Sans considération des risques sur la santé des Parisiens (manque de sommeil et toutes ses conséquences) reconnus par le milieu médical, la Mairie de Paris veut pérenniser, dès 2021, les terrasses “éphémères”. Comme la loi vient de conférer la tranquillité publique sous la seule responsabilité de la Mairie, nous redoutons donc le pire.

L’association “Réseau Vivre Paris !” aux côtés des associations de quartier qui en sont membres, a longtemps dialogué avec la Ville avec dévouement et persévérance pour tenter de faire évoluer les choses. 

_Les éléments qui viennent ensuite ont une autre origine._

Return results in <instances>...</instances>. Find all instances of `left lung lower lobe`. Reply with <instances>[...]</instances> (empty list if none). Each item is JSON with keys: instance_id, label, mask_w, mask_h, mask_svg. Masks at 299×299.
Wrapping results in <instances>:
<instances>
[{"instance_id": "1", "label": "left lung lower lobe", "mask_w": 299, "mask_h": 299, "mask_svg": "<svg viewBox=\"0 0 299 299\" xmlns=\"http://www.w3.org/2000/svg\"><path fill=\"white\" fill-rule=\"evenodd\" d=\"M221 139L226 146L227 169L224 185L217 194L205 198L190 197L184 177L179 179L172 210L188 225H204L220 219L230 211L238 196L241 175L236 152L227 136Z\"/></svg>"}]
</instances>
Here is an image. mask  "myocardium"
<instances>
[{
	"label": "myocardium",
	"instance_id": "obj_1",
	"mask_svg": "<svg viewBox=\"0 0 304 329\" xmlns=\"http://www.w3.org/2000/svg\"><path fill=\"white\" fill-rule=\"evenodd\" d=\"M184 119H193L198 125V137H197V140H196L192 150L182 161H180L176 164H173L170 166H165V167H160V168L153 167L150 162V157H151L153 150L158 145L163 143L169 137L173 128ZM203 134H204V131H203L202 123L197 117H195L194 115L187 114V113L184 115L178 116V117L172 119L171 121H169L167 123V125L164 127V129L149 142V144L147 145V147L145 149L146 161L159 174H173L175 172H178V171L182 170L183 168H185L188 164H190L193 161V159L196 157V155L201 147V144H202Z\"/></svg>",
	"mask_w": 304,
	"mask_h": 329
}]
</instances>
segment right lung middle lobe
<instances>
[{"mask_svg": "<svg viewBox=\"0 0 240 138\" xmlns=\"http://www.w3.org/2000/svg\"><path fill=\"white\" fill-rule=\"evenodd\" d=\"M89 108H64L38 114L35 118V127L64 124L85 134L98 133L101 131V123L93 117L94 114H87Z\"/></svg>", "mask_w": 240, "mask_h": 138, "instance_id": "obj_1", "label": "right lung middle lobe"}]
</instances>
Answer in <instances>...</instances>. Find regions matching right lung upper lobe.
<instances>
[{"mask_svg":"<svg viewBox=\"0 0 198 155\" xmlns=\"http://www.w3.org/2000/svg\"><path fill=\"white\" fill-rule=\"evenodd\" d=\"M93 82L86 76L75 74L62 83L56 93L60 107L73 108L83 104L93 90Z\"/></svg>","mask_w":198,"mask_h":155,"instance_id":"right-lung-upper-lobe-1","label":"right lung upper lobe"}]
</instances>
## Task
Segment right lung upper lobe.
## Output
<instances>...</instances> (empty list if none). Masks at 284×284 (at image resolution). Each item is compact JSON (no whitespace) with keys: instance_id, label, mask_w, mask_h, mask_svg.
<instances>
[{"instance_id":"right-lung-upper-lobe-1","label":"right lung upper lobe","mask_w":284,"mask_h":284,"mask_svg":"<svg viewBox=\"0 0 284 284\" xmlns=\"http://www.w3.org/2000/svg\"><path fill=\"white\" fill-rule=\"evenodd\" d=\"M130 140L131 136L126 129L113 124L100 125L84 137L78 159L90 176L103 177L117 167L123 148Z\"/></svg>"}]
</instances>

Face au constat d’échec des multiples “concertations” avec la Ville dont la politique s’avère plus animée par le souci de communiquer que par une volonté de gestion rigoureuse et responsable, l’association “Réseau Vivre Paris !” se résout aujourd’hui à saisir la juridiction administrative pour obtenir que la Mairie assume ses responsabilités et use réellement de ses pouvoirs pour faire respecter ses propres règlements.

L’association “Réseau Vivre Paris !” fait appel aux associations, collectifs d’habitants, copropriétés, Parisiennes et Parisiens concernés pour soutenir financièrement cette action.

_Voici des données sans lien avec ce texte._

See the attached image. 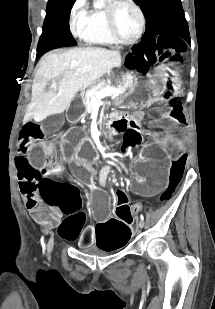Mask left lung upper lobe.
<instances>
[{
  "instance_id": "5c2ea615",
  "label": "left lung upper lobe",
  "mask_w": 215,
  "mask_h": 309,
  "mask_svg": "<svg viewBox=\"0 0 215 309\" xmlns=\"http://www.w3.org/2000/svg\"><path fill=\"white\" fill-rule=\"evenodd\" d=\"M146 18L143 38L178 36L190 43L188 24L181 0H136Z\"/></svg>"
}]
</instances>
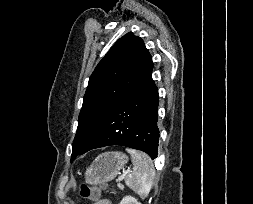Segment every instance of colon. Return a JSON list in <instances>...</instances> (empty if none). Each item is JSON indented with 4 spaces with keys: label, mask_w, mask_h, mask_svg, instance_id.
Instances as JSON below:
<instances>
[{
    "label": "colon",
    "mask_w": 253,
    "mask_h": 204,
    "mask_svg": "<svg viewBox=\"0 0 253 204\" xmlns=\"http://www.w3.org/2000/svg\"><path fill=\"white\" fill-rule=\"evenodd\" d=\"M99 194V186L82 184L79 188L80 198L85 201H95L99 198Z\"/></svg>",
    "instance_id": "5ec220e1"
}]
</instances>
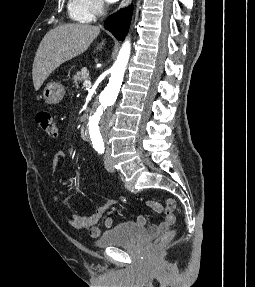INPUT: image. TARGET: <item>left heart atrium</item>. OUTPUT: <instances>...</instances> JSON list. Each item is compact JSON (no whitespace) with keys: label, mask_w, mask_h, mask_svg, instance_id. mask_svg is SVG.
<instances>
[{"label":"left heart atrium","mask_w":255,"mask_h":287,"mask_svg":"<svg viewBox=\"0 0 255 287\" xmlns=\"http://www.w3.org/2000/svg\"><path fill=\"white\" fill-rule=\"evenodd\" d=\"M73 33H86V32H73ZM72 39H87V38H72ZM73 48H88V47H73Z\"/></svg>","instance_id":"39dd6f15"}]
</instances>
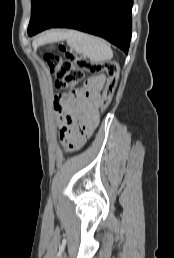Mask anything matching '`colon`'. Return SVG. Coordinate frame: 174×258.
Returning <instances> with one entry per match:
<instances>
[{
    "label": "colon",
    "mask_w": 174,
    "mask_h": 258,
    "mask_svg": "<svg viewBox=\"0 0 174 258\" xmlns=\"http://www.w3.org/2000/svg\"><path fill=\"white\" fill-rule=\"evenodd\" d=\"M44 60L51 73L56 78V85L68 90L74 96L76 86L83 80L86 73L105 72L108 76L106 87L102 93L101 108L107 109L113 99L119 78V63L115 60H106L96 63L76 55L64 45L58 51H47Z\"/></svg>",
    "instance_id": "obj_1"
}]
</instances>
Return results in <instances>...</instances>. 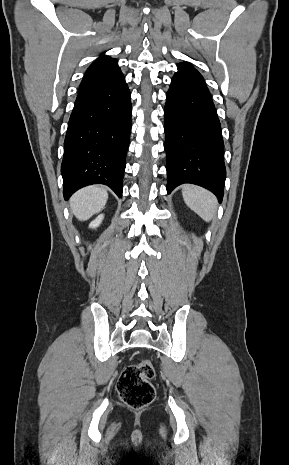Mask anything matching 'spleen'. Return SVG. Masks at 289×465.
I'll return each instance as SVG.
<instances>
[{
  "instance_id": "3e777b00",
  "label": "spleen",
  "mask_w": 289,
  "mask_h": 465,
  "mask_svg": "<svg viewBox=\"0 0 289 465\" xmlns=\"http://www.w3.org/2000/svg\"><path fill=\"white\" fill-rule=\"evenodd\" d=\"M182 196L187 206L203 220H212L217 210V200L211 192L196 185L185 184L182 186Z\"/></svg>"
}]
</instances>
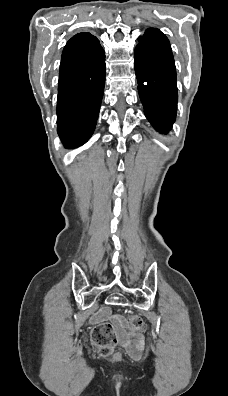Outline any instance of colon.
Returning <instances> with one entry per match:
<instances>
[{
	"instance_id": "5ec220e1",
	"label": "colon",
	"mask_w": 228,
	"mask_h": 396,
	"mask_svg": "<svg viewBox=\"0 0 228 396\" xmlns=\"http://www.w3.org/2000/svg\"><path fill=\"white\" fill-rule=\"evenodd\" d=\"M125 327L128 335L132 337L142 329L143 321L137 315H129L125 320ZM91 341L101 354L110 353L118 341L114 326L108 322L99 324L91 333Z\"/></svg>"
}]
</instances>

Participation financière au recours

Plus de détails sur notre action en justice 

Mme Hidalgo se paie-t-elle la tête des Parisiens ?

Sur le site du JDD, Anne Hidalgo, Maire de Paris, persiste et signe à nouveau au point que l’on doit de s’interroger : et si la Maire de Paris se payait la tête des Parisiens ? 

Comment ne pas le penser quand on lit que d’un côté elle tacle ceux qui la critiquent pour les décisions unilatérales qu’elles a prises dans la gestion de la crise sanitaire à Paris en les dénonçant comme “des détracteurs prompts à chercher des coupables“, alors que, quelques lignes plus loin dans le même article elle rejette toutes les fautes sur la gestion nationale de la crise : “Si le gouvernement s’y était pris autrement depuis la mi-mai, s’il avait mieux géré la crise, on ne serait probablement pas dans cette situation“.

Comment peut-elle avoir un tel aplomb face à la question du journaliste : “Que répondez-vous à ceux qui vous reprochent d’avoir prolongé l’ouverture des terrasses éphémères, arguant qu’elles ont pu être un facteur de propagation du virus?”. Elle répond en effet : “Les terrasses éphémères ont permis non seulement aux restaurateurs de rester à peu près à flot cet été et de retrouver quelques marges de manœuvres, mais elles ont aussi égayé la ville. Elles perdureront donc gratuitement, sans redevance, jusqu’en juin 2021. Il y a toujours des détracteurs prompts à chercher des coupables. Je pense au contraire que les Parisiens, les Parisiennes, les jeunes ont fait preuve d’une grande responsabilité. Ils ont été exemplaires.”

Comme l’a écrit une “Parisienne effarée” dans un commentaire sur notre site : Mme Hidalgo devient trumpienne dans ses argumentaires. Les terrasses éphémères ont été un franc succès avec des jeunes exemplaires (puisqu’elle l’affirme, cela devient vrai). Tout ce que les Parisiens ont vu : fake news. Les terrasses bondées bien au delà de 22h : fake news. Des groupes de jeunes (et moins jeunes) debout à touche touche sans masque, passablement alcoolisés et ne respectant pas les gestes barrières et les règles de distanciation : fake news.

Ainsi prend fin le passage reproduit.